- [Exercise requirements]:
Report how many lines of the material contain the string "four". Add nothing beyond the number.

- [Listed records]:

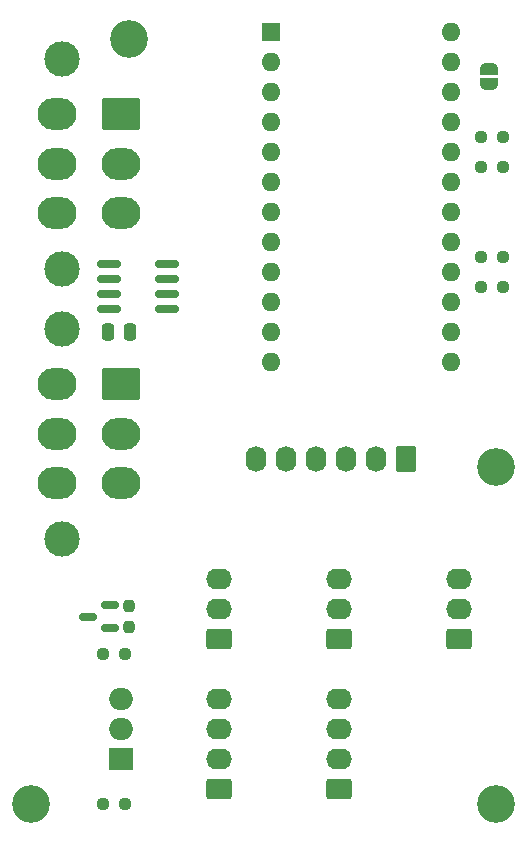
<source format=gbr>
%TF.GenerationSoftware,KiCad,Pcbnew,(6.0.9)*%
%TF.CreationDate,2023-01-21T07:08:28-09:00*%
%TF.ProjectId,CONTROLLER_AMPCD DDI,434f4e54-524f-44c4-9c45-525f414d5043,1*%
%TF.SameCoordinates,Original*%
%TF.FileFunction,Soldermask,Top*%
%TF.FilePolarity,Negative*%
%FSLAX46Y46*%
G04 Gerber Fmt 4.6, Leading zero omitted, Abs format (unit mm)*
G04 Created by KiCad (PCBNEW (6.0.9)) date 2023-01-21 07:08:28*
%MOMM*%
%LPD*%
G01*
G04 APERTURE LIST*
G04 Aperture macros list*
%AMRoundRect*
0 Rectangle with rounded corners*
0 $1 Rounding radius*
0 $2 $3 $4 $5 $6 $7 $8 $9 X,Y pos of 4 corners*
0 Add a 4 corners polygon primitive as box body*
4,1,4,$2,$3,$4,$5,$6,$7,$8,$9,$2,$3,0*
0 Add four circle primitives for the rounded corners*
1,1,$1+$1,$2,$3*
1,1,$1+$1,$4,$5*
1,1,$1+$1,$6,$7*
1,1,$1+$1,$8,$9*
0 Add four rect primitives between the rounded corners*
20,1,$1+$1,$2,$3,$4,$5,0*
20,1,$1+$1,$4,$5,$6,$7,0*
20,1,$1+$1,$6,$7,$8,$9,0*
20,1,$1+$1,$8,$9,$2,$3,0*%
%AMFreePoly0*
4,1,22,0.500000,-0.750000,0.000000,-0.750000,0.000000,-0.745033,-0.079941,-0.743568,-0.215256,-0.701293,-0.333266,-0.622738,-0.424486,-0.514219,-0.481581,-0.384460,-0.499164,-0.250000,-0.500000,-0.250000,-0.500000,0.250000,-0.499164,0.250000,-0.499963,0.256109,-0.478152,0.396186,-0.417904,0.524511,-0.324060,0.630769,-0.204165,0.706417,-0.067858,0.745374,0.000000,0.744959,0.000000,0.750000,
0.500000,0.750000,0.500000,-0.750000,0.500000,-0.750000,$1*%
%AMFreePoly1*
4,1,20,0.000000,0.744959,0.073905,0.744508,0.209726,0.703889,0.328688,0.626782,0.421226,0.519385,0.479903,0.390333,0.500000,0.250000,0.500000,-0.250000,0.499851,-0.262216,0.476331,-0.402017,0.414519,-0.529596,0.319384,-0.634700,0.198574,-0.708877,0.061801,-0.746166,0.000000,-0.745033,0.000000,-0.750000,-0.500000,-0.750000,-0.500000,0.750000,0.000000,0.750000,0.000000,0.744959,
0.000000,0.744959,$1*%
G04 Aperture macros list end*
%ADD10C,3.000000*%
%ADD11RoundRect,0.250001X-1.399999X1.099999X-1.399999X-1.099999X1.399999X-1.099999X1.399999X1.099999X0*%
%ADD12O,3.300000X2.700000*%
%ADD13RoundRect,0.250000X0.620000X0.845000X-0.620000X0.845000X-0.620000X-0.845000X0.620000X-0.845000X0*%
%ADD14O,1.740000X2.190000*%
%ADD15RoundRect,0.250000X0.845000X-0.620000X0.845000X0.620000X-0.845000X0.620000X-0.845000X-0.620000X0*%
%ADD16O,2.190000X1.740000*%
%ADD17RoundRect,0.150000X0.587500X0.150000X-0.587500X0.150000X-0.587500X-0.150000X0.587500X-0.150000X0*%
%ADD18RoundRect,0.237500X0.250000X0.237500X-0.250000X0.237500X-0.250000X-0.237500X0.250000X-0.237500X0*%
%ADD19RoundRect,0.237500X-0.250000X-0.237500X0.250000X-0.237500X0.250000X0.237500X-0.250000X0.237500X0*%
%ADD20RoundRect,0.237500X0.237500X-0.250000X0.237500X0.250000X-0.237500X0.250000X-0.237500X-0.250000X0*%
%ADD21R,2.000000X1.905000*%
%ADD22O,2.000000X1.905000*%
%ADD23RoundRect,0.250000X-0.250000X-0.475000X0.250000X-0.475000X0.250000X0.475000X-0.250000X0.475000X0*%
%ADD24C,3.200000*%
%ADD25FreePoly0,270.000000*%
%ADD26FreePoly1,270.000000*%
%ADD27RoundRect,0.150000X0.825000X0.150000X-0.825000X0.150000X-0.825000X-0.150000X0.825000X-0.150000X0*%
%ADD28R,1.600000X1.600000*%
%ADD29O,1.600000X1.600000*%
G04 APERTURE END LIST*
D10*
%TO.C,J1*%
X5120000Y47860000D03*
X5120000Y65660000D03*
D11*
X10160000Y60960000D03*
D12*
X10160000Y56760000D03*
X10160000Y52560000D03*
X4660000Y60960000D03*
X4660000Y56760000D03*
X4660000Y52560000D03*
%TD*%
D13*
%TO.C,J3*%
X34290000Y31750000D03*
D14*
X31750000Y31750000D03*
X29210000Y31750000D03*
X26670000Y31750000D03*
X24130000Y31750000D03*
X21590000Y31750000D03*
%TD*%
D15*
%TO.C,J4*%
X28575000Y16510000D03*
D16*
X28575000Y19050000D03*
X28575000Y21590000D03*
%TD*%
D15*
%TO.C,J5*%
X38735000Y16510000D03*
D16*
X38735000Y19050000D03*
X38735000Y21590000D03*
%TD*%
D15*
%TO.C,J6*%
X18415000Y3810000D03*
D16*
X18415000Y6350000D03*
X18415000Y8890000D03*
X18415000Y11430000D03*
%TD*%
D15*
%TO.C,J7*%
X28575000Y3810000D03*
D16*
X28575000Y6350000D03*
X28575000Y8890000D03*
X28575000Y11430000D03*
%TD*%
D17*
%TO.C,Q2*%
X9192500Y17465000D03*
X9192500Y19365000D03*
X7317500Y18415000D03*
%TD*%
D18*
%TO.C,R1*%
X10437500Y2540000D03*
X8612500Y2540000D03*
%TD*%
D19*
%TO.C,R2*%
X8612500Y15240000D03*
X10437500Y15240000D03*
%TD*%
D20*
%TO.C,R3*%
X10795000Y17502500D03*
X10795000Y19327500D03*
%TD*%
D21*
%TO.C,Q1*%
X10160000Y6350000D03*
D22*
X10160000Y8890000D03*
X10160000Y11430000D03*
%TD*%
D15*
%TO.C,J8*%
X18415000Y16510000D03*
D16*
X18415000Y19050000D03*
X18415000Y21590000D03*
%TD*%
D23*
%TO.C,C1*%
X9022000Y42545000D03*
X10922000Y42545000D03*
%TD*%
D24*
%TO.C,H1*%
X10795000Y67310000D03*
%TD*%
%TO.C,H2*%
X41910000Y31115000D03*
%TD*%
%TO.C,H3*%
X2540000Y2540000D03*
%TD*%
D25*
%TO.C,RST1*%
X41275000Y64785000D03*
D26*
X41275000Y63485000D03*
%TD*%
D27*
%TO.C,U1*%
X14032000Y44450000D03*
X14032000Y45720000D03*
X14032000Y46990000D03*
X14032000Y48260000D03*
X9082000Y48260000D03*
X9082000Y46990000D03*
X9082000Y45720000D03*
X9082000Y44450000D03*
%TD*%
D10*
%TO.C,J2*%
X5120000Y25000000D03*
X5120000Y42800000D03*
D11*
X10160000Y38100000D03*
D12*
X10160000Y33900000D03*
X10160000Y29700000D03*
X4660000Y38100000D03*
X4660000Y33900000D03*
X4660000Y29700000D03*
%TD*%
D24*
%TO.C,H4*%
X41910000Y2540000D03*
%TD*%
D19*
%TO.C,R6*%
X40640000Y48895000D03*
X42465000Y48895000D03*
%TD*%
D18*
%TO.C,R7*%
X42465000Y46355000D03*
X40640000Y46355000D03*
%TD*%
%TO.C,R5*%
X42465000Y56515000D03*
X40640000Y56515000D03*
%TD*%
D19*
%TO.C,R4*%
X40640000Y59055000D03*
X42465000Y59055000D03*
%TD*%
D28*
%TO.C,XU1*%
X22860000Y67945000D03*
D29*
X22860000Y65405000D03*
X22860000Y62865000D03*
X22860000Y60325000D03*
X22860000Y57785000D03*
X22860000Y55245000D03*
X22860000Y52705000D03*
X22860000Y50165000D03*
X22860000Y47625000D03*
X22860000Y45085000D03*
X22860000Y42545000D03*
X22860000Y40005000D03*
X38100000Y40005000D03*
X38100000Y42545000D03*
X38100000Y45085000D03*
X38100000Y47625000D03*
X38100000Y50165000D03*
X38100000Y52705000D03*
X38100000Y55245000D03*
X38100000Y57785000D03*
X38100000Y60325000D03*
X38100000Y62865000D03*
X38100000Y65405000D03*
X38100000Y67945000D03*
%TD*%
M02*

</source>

--

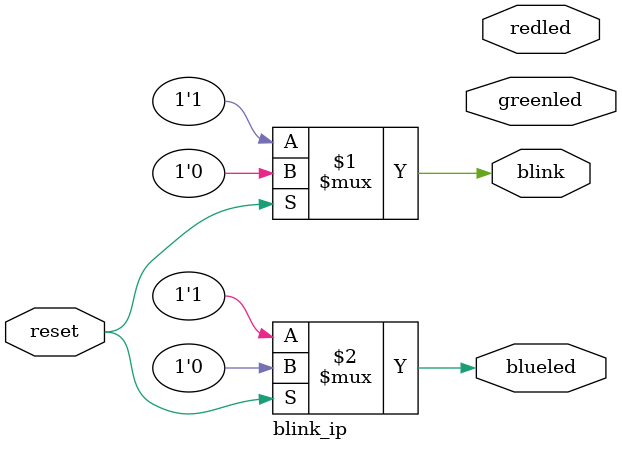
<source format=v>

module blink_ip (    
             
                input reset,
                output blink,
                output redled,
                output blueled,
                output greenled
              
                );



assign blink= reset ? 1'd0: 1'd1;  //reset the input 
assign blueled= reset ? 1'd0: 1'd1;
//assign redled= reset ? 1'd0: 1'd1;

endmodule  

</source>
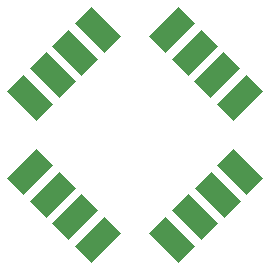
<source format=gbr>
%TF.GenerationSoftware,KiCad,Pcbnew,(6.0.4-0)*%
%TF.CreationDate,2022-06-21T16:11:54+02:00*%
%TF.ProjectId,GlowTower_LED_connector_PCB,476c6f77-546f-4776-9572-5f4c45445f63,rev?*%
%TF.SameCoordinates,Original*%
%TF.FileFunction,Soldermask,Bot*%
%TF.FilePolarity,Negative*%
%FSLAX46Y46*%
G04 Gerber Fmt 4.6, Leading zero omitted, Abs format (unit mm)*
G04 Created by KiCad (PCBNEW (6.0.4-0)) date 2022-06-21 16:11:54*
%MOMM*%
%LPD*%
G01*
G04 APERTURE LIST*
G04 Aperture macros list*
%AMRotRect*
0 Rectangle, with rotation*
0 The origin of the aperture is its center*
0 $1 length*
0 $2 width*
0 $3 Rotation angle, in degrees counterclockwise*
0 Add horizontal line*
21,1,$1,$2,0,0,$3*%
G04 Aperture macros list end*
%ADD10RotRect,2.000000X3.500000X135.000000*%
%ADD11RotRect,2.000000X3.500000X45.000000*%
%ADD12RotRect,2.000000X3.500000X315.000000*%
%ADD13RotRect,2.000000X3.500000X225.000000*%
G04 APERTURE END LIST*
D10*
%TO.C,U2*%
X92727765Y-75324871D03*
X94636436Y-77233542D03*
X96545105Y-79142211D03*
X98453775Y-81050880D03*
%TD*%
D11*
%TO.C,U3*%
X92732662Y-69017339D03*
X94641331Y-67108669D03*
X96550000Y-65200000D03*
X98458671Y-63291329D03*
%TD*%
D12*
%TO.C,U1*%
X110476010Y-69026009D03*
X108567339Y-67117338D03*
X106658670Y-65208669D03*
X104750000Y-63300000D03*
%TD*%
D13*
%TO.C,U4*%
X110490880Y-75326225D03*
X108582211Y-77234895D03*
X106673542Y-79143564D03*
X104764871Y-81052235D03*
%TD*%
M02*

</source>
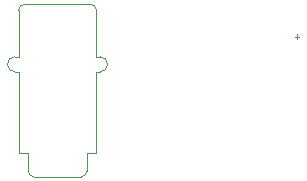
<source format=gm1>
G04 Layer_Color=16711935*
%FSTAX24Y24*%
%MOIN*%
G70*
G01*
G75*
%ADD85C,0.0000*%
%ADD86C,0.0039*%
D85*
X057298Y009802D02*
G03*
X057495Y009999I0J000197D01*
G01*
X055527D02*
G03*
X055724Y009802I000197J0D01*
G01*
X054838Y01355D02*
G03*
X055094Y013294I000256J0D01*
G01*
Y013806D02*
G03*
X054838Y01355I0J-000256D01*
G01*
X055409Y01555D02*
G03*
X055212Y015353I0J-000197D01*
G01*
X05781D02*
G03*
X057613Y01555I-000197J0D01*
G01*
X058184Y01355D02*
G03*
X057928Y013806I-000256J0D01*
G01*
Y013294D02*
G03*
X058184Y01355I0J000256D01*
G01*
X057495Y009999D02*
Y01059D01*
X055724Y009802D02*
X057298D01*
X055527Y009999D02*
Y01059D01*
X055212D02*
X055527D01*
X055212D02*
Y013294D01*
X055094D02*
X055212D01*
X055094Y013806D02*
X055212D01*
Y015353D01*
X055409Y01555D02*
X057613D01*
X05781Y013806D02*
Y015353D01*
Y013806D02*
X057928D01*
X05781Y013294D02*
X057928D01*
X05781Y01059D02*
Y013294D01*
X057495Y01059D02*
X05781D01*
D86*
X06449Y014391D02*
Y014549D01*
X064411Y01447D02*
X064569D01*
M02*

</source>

...

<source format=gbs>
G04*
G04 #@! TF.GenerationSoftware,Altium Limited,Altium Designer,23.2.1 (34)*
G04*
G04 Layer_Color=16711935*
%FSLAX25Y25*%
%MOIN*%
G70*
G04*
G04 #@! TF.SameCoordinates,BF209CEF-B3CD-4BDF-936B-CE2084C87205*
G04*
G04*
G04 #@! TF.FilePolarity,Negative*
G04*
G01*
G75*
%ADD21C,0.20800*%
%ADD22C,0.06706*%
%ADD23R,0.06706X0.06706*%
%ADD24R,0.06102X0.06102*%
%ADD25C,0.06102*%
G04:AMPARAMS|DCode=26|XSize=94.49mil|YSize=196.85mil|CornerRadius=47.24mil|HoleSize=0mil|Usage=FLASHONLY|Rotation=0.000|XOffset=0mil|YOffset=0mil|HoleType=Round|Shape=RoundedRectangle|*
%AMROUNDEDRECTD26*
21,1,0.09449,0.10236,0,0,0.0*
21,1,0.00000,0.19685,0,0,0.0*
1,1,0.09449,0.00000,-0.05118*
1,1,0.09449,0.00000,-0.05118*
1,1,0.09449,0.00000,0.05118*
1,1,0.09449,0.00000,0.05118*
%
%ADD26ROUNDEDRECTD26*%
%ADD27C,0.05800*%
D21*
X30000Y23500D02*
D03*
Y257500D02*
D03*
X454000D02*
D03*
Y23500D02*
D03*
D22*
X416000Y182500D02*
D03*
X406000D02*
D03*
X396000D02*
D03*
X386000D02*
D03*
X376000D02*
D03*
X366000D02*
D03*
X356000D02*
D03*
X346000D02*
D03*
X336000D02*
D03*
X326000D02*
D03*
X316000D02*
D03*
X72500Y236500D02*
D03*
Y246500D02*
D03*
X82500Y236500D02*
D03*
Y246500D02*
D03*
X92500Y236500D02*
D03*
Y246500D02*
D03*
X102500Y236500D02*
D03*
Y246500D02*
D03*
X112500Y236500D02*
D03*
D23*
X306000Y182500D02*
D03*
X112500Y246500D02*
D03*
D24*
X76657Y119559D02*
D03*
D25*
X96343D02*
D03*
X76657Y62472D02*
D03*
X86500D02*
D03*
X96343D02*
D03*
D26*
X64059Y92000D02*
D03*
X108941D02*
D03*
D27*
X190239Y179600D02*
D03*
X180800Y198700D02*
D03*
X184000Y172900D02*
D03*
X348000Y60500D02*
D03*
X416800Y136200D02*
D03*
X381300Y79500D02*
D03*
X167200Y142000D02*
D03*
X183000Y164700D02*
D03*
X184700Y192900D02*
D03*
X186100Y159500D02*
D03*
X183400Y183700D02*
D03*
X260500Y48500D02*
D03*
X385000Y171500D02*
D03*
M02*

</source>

- [Result of the task]:
2